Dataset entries
▼▼▼

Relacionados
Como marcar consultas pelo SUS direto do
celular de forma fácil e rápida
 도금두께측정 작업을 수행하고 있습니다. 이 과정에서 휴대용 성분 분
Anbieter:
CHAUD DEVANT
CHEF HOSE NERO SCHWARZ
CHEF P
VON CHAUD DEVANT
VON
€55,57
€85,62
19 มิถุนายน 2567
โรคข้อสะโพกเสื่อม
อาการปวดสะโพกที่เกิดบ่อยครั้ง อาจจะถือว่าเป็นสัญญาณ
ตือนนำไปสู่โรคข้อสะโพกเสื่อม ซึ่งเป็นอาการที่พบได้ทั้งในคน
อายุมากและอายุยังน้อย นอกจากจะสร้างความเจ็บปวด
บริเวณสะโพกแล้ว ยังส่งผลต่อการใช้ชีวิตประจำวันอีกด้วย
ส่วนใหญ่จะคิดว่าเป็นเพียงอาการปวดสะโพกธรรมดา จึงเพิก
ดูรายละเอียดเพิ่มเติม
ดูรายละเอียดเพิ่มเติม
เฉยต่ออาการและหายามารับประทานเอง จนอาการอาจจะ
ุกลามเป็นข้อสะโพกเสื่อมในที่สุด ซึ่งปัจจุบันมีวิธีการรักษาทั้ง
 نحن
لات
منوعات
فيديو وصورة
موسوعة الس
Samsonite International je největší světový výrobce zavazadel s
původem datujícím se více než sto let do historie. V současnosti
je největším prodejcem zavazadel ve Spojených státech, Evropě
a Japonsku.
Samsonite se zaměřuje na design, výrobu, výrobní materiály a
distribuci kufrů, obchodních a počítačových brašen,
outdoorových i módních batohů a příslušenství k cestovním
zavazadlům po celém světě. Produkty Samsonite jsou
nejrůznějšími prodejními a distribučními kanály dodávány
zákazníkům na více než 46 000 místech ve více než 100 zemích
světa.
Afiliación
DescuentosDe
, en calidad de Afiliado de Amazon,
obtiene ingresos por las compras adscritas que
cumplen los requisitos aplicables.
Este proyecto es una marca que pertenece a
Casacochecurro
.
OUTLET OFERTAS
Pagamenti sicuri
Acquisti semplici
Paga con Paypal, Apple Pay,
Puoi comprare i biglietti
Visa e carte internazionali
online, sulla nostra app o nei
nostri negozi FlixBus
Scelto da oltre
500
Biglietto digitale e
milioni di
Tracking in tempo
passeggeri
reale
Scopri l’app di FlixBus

▲▲▲

> _What the task asks_:
The first line of the records begins the span, and the line containing "nejrůznějšími prodejními a" ends it. Reproduce that span exactly, both ends included.

> _Answer section_:
Relacionados
Como marcar consultas pelo SUS direto do
celular de forma fácil e rápida
 도금두께측정 작업을 수행하고 있습니다. 이 과정에서 휴대용 성분 분
Anbieter:
CHAUD DEVANT
CHEF HOSE NERO SCHWARZ
CHEF P
VON CHAUD DEVANT
VON
€55,57
€85,62
19 มิถุนายน 2567
โรคข้อสะโพกเสื่อม
อาการปวดสะโพกที่เกิดบ่อยครั้ง อาจจะถือว่าเป็นสัญญาณ
ตือนนำไปสู่โรคข้อสะโพกเสื่อม ซึ่งเป็นอาการที่พบได้ทั้งในคน
อายุมากและอายุยังน้อย นอกจากจะสร้างความเจ็บปวด
บริเวณสะโพกแล้ว ยังส่งผลต่อการใช้ชีวิตประจำวันอีกด้วย
ส่วนใหญ่จะคิดว่าเป็นเพียงอาการปวดสะโพกธรรมดา จึงเพิก
ดูรายละเอียดเพิ่มเติม
ดูรายละเอียดเพิ่มเติม
เฉยต่ออาการและหายามารับประทานเอง จนอาการอาจจะ
ุกลามเป็นข้อสะโพกเสื่อมในที่สุด ซึ่งปัจจุบันมีวิธีการรักษาทั้ง
 نحن
لات
منوعات
فيديو وصورة
موسوعة الس
Samsonite International je největší světový výrobce zavazadel s
původem datujícím se více než sto let do historie. V současnosti
je největším prodejcem zavazadel ve Spojených státech, Evropě
a Japonsku.
Samsonite se zaměřuje na design, výrobu, výrobní materiály a
distribuci kufrů, obchodních a počítačových brašen,
outdoorových i módních batohů a příslušenství k cestovním
zavazadlům po celém světě. Produkty Samsonite jsou
nejrůznějšími prodejními a distribučními kanály dodávány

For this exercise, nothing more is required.